We have heard of the problems in Afghanistan where, via the Indonesian embassy, there was a racket selling visas for Afghanis to go to Australia via Indonesia. It took the media to mention that problem before there was real action from the Department of Immigration and Citizenship, it would seem. We are also alarmed about the two boats that have recently come to Australia. The most recent one came several days ago with 54 on board. Children standing on the beach were the ones who saw that boat coming and reported that to a ranger. As we know, a boat of Sri Lankans came onto the coast of Western Australia, and local tourists saw, to their astonishment, a couple swimming ashore.

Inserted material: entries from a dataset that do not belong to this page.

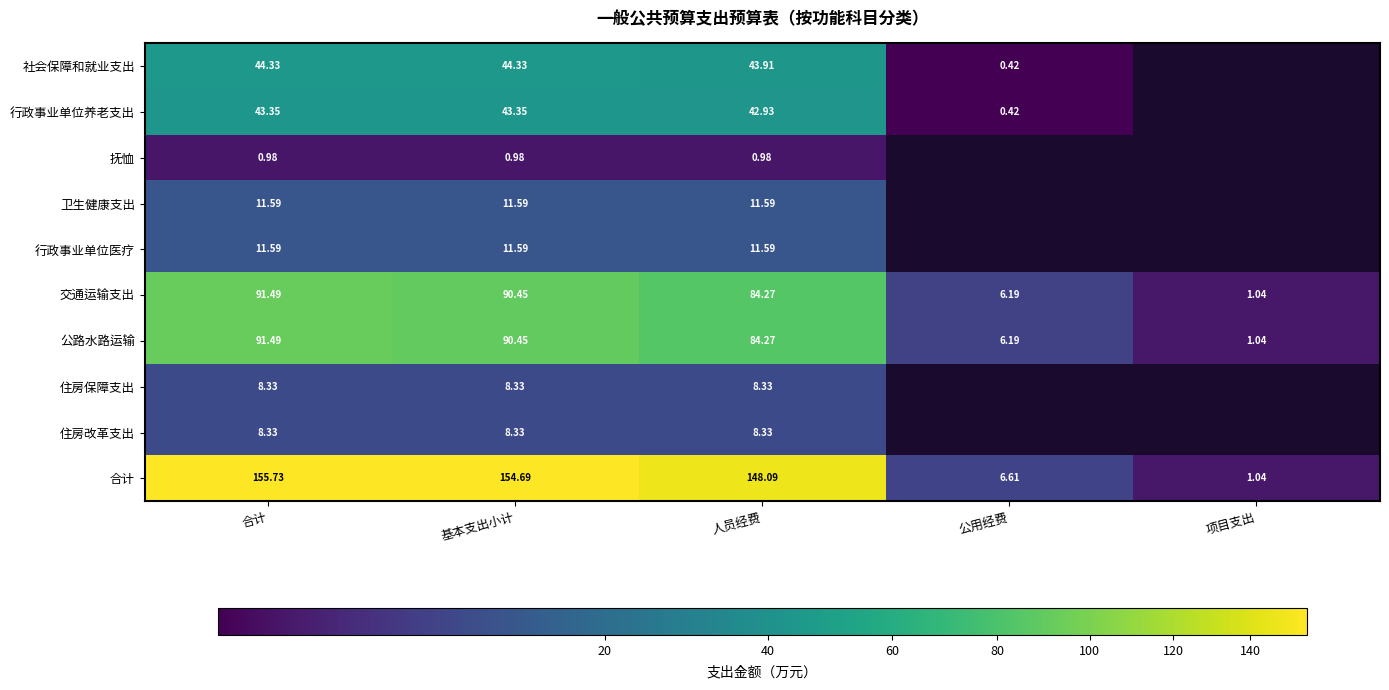

Where does the 交通运输支出 series first go above 84?

合计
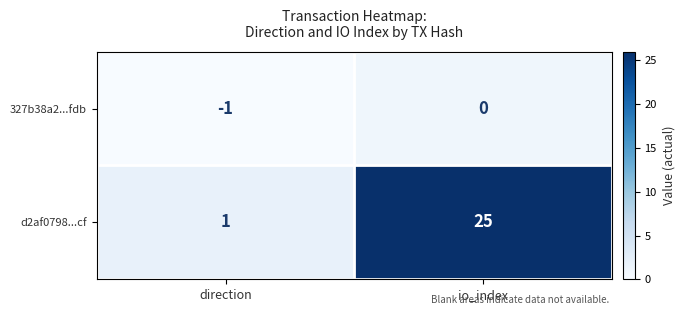

Rank the series by their average value, from lowest to highest.

327b38a2...fdb, d2af0798...cf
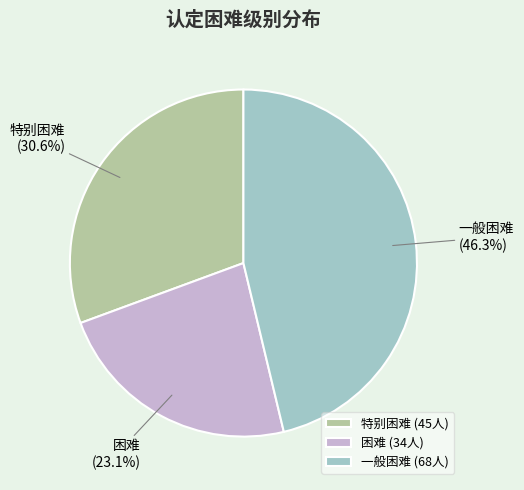

To the nearest percent, what is the combined percentage of 困难 and 一般困难?

69%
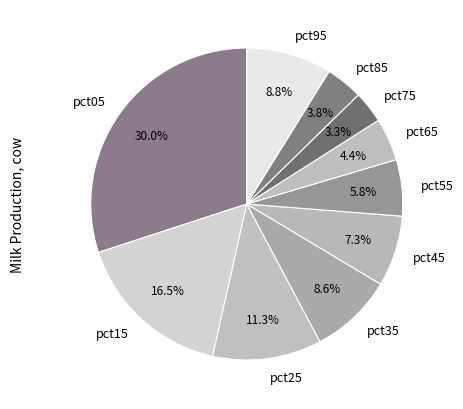

Combined, do pct35 and pct85 account for over 50%?

No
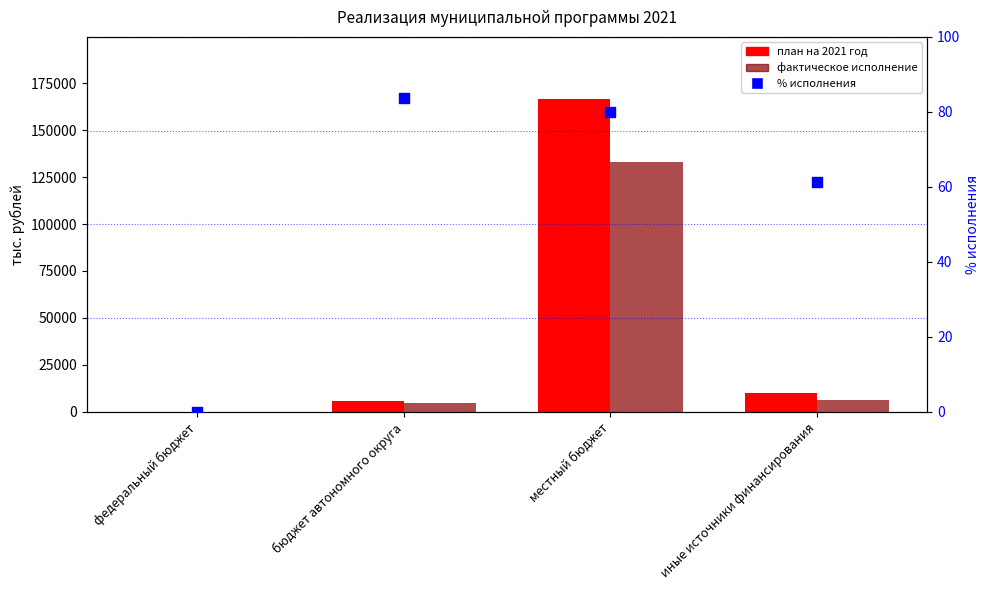

At how many categories does at least one series exceed 102012?

1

What is it that we have to do to make sure that this government pays serious attention to the resources needed for our border security and the protection of asylum seekers who are in the hands of these international criminals? We have to be serious about the longer queues in our offshore places like our high commissions and embassies. People become frustrated when they are told that it will perhaps take years for their visa applications to be properly considered. Yes, some will turn to people smugglers. When you have queues back in Indonesia waiting to see if it is worth the risk to push off in those leaking vessels—to literally put their lives in the hands of people smugglers who have taken the cash upfront—it is not helpful to hear on the news triumphal announcements that it has taken the shortest possible time to process the last lot of people smuggled into Australia and they are now enjoying a good life on the Australian mainland.

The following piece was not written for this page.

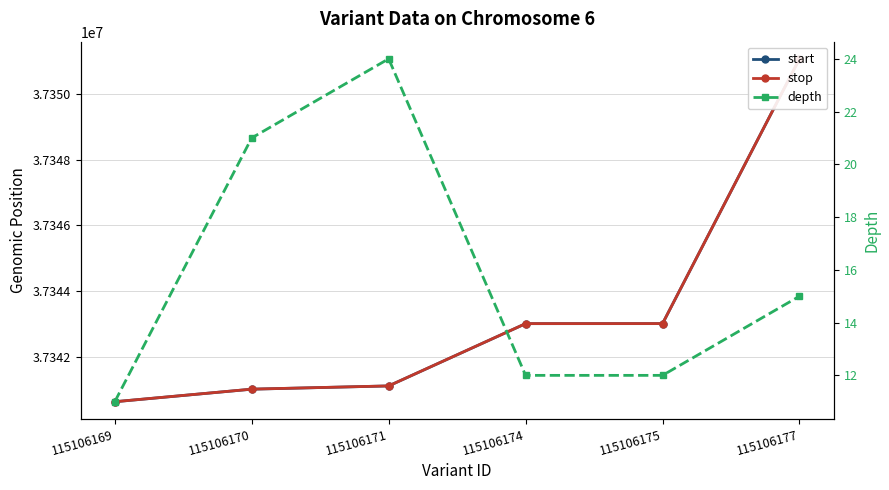

What is the average value of the depth series?

16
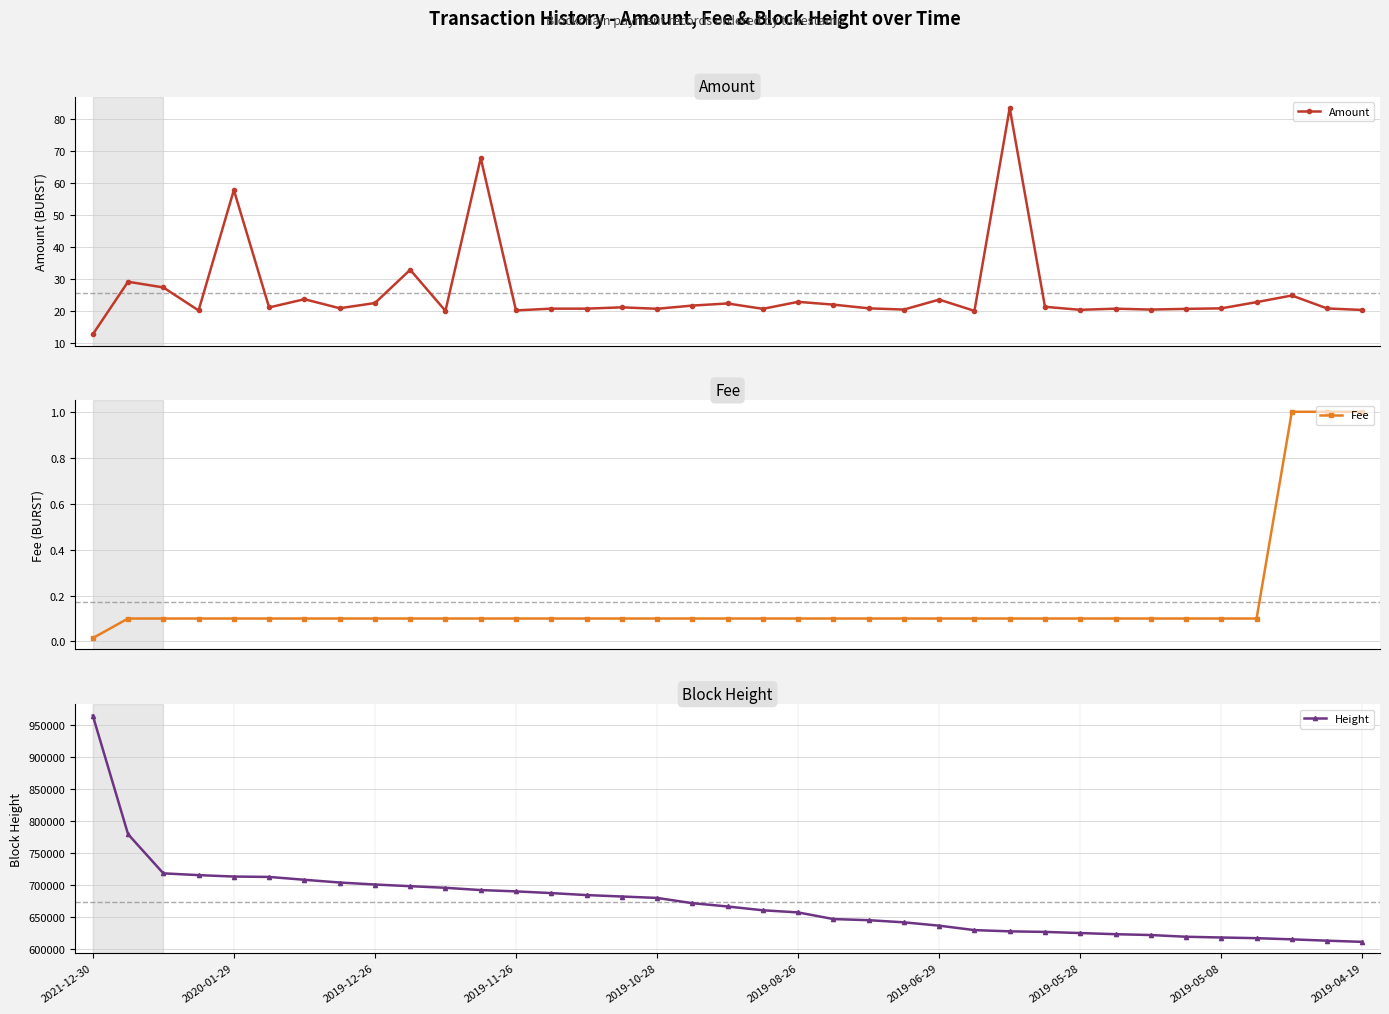

Is this an area chart (filled region under the line)?

No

These are serious problems, and we have to wonder what will come next from the Labor Party. Will there be additional resources? The budget will tell us, but we are not holding our breath. We have already seen this Labor government commit, campaign after campaign, to a coastwatch. We were told a US style coastwatch was the way to go. Well, that has been thrown out the window. We were also told that there would be a mega department of home security and this department of home security—this great monolithic entity—would look after our coastline and make sure that no-one died in their run to the country in the hands of criminals. Well, the department of home security vanished as well. Now we have the Australian Customs Service renamed as the Australian Customs and Border Protection Service. We in the coalition really do wish this service well. It needs to succeed. The safety of this nation and the safety of very vulnerable people depend on this service succeeding. But we are very, very worried. This government has already got the nation heavily into debt. There are no surplus funds anywhere in sight. We have heard about the $2 billion per week being borrowed. So will this service be properly resourced? It must be, but I am very afraid that the Australian nation will be more vulnerable because, quite simply, this economy is not being properly managed so that important aspects of the nation’s safety can be properly looked after in the future.